**Problem to work on**
Show all lines from the listing below that contain "each".

**Given information**

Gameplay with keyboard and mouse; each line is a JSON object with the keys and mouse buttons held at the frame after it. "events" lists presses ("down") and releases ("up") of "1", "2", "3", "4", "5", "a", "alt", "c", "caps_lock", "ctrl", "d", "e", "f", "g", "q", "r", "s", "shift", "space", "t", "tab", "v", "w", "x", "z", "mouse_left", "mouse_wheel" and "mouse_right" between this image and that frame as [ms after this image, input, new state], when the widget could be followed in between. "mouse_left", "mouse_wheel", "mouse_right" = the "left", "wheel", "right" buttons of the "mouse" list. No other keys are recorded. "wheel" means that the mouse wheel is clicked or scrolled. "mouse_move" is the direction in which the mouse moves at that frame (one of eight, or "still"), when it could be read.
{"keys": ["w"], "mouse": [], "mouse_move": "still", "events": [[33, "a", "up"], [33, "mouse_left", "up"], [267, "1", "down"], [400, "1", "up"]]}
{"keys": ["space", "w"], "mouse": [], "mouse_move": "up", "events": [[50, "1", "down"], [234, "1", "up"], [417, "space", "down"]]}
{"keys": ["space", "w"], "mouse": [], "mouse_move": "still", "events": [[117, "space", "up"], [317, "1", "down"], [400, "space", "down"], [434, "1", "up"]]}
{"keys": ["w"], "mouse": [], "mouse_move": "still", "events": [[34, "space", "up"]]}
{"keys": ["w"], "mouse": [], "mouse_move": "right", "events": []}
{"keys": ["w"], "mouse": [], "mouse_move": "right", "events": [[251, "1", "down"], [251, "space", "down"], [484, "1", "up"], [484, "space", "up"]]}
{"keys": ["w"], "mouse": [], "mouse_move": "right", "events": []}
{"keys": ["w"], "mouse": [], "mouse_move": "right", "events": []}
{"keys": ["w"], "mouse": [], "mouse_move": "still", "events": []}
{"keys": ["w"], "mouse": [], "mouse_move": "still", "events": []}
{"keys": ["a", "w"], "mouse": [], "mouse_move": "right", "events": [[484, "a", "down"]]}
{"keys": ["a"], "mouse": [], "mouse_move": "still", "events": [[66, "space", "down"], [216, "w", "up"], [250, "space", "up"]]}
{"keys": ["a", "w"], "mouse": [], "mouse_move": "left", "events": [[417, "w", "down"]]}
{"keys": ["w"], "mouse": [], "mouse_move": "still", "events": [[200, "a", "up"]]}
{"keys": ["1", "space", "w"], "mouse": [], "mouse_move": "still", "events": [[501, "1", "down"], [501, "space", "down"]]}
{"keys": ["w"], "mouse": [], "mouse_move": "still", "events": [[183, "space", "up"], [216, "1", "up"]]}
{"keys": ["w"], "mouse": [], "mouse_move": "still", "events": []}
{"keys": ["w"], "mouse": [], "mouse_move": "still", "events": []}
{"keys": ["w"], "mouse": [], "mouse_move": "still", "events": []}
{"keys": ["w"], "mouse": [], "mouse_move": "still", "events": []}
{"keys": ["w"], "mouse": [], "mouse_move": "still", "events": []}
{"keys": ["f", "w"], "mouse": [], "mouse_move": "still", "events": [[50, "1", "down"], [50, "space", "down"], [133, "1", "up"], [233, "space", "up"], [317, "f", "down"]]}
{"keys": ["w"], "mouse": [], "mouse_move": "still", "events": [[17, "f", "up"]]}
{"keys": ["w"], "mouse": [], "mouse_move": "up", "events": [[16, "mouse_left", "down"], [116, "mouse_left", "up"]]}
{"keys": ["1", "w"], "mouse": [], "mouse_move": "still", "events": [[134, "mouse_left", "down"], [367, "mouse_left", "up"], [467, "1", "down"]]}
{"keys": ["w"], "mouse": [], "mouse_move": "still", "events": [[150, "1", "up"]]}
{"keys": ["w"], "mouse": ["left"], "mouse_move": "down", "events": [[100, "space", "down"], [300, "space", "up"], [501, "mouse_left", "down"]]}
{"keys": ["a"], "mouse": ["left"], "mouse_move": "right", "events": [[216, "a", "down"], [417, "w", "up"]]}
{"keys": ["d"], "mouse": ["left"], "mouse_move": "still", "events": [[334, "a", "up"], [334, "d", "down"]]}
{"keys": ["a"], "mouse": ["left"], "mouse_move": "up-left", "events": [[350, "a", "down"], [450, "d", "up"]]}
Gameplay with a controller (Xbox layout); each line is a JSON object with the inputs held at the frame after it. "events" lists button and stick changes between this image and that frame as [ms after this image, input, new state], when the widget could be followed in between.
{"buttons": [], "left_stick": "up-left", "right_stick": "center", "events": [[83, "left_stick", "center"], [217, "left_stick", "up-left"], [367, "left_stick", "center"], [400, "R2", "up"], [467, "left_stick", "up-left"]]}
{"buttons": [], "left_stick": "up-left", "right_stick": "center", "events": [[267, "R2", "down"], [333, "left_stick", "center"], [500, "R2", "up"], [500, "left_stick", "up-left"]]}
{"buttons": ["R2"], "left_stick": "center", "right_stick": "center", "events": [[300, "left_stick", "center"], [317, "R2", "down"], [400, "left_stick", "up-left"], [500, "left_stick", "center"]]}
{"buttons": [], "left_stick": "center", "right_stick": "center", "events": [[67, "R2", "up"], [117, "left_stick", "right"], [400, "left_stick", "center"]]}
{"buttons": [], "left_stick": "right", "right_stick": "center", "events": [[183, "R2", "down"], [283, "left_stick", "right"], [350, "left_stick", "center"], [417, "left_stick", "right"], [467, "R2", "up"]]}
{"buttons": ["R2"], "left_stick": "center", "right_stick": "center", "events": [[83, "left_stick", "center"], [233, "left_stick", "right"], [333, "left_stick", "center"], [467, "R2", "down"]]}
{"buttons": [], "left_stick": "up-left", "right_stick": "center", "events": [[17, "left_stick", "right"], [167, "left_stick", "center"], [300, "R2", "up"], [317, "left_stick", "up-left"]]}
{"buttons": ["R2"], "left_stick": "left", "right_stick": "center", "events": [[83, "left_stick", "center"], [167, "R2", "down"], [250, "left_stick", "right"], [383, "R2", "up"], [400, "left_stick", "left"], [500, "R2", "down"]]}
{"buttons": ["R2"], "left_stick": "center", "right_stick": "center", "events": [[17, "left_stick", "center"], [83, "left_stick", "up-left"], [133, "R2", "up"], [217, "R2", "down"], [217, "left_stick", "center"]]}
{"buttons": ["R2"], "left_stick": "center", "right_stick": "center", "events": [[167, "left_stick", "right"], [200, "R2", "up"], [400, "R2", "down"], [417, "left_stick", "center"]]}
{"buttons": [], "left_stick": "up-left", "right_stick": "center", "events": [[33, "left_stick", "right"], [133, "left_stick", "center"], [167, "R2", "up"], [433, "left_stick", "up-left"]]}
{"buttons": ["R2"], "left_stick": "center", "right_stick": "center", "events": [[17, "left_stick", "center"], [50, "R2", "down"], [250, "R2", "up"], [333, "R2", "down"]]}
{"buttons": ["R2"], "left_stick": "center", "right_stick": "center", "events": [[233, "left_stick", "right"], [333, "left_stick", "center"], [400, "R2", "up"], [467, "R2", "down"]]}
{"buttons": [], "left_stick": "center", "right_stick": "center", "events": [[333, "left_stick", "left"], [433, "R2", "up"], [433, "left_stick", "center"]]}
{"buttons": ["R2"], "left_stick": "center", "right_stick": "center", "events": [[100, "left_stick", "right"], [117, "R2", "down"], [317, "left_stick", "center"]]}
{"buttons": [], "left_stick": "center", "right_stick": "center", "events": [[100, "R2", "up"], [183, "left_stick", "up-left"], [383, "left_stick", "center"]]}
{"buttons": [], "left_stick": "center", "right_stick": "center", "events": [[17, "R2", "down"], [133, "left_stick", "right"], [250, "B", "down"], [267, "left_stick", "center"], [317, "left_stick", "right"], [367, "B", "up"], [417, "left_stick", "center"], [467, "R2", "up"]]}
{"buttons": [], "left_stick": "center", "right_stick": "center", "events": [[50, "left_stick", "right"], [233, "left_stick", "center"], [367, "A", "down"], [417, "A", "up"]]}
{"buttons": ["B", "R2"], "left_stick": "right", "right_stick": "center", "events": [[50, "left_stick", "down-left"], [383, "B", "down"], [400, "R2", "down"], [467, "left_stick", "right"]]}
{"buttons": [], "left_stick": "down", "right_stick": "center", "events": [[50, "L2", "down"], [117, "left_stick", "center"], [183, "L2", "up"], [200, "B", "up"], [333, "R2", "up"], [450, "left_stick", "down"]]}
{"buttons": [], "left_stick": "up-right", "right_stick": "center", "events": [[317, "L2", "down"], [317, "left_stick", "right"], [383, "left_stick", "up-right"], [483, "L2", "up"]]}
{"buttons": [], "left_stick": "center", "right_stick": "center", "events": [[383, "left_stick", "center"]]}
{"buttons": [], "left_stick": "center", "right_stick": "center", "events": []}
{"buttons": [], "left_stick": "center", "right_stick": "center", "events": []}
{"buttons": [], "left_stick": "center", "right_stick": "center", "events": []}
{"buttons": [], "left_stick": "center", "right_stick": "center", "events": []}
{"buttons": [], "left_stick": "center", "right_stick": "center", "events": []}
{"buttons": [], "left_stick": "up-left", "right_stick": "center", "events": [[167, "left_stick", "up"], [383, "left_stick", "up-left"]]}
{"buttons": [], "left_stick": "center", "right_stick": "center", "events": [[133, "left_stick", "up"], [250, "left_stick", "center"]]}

**Expected answer**
Gameplay with keyboard and mouse; each line is a JSON object with the keys and mouse buttons held at the frame after it. "events" lists presses ("down") and releases ("up") of "1", "2", "3", "4", "5", "a", "alt", "c", "caps_lock", "ctrl", "d", "e", "f", "g", "q", "r", "s", "shift", "space", "t", "tab", "v", "w", "x", "z", "mouse_left", "mouse_wheel" and "mouse_right" between this image and that frame as [ms after this image, input, new state], when the widget could be followed in between. "mouse_left", "mouse_wheel", "mouse_right" = the "left", "wheel", "right" buttons of the "mouse" list. No other keys are recorded. "wheel" means that the mouse wheel is clicked or scrolled. "mouse_move" is the direction in which the mouse moves at that frame (one of eight, or "still"), when it could be read.
Gameplay with a controller (Xbox layout); each line is a JSON object with the inputs held at the frame after it. "events" lists button and stick changes between this image and that frame as [ms after this image, input, new state], when the widget could be followed in between.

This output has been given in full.